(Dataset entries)
+-------+

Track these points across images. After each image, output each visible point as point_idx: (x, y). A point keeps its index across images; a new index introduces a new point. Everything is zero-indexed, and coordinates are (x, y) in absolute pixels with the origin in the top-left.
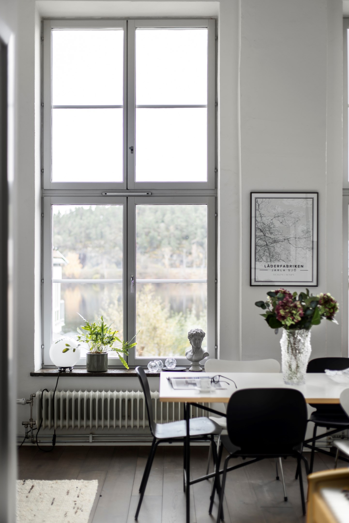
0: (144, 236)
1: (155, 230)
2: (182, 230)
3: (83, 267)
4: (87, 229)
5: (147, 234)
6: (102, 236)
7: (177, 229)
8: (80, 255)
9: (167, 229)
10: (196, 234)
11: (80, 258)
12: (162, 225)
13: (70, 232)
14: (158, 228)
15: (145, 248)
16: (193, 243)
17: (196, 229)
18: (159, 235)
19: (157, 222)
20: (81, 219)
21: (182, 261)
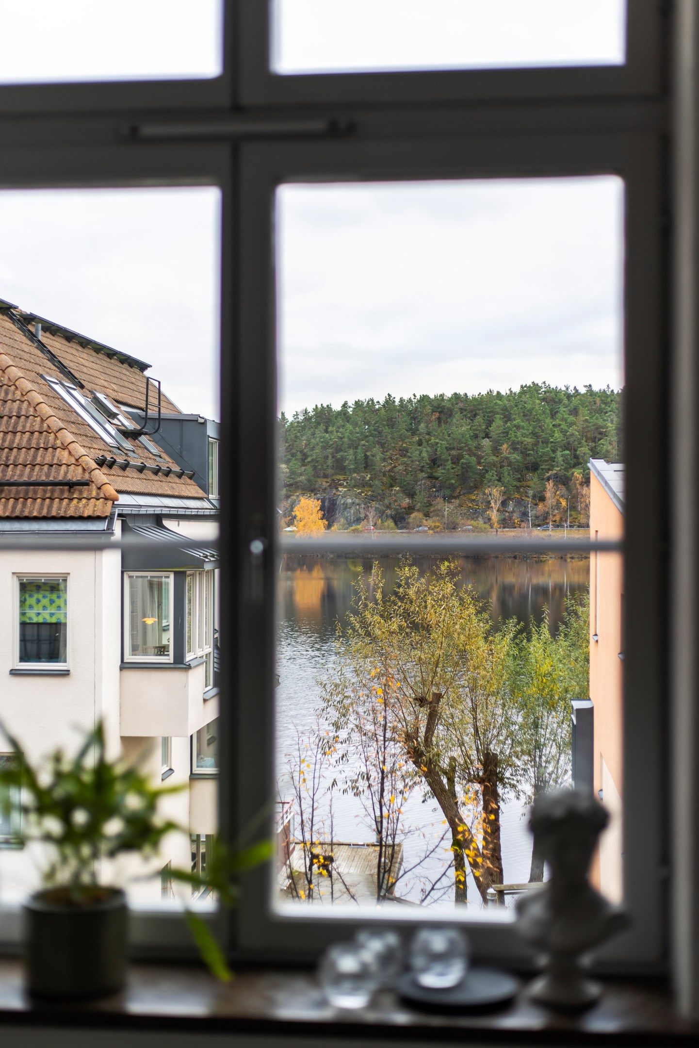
0: (449, 465)
1: (471, 453)
2: (524, 453)
3: (329, 527)
4: (339, 449)
5: (456, 460)
6: (367, 464)
8: (323, 502)
9: (496, 450)
10: (553, 459)
11: (322, 508)
12: (486, 442)
13: (305, 456)
14: (478, 447)
15: (452, 487)
16: (548, 479)
17: (554, 451)
18: (479, 463)
19: (476, 437)
20: (326, 431)
21: (525, 514)
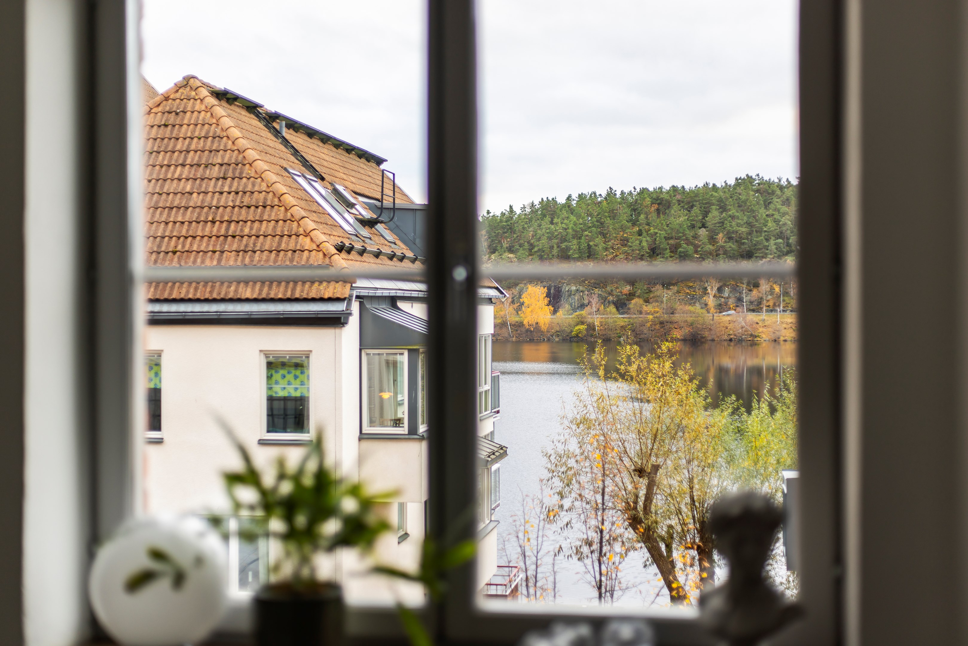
1: (688, 243)
2: (739, 242)
3: (555, 312)
4: (563, 240)
7: (730, 238)
8: (549, 289)
9: (712, 239)
10: (766, 248)
11: (548, 295)
12: (703, 232)
13: (532, 246)
14: (695, 237)
17: (767, 240)
19: (693, 227)
20: (552, 223)
21: (740, 300)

+-------+

# GOAL OF THE EXERCISE
Each record above goes into the copy word for word; the pictures do not.

# ANSWER TO THE PROBLEM
Track these points across images. After each image, output each visible point as point_idx: (x, y). A point keeps its index across images; a new index introduces a new point. Everything is zero-indexed, and coordinates are (x, y) in absolute pixels with the origin in the top-left.
0: (144, 236)
1: (155, 230)
2: (182, 230)
3: (83, 267)
4: (87, 229)
5: (147, 234)
6: (102, 236)
7: (177, 229)
8: (80, 255)
9: (167, 229)
10: (196, 234)
11: (80, 258)
12: (162, 225)
13: (70, 232)
14: (158, 228)
15: (145, 248)
16: (193, 243)
17: (196, 229)
18: (159, 235)
19: (157, 222)
20: (81, 219)
21: (182, 261)
0: (449, 465)
1: (471, 453)
2: (524, 453)
3: (329, 527)
4: (339, 449)
5: (456, 460)
6: (367, 464)
8: (323, 502)
9: (496, 450)
10: (553, 459)
11: (322, 508)
12: (486, 442)
13: (305, 456)
14: (478, 447)
15: (452, 487)
16: (548, 479)
17: (554, 451)
18: (479, 463)
19: (476, 437)
20: (326, 431)
21: (525, 514)
1: (688, 243)
2: (739, 242)
3: (555, 312)
4: (563, 240)
7: (730, 238)
8: (549, 289)
9: (712, 239)
10: (766, 248)
11: (548, 295)
12: (703, 232)
13: (532, 246)
14: (695, 237)
17: (767, 240)
19: (693, 227)
20: (552, 223)
21: (740, 300)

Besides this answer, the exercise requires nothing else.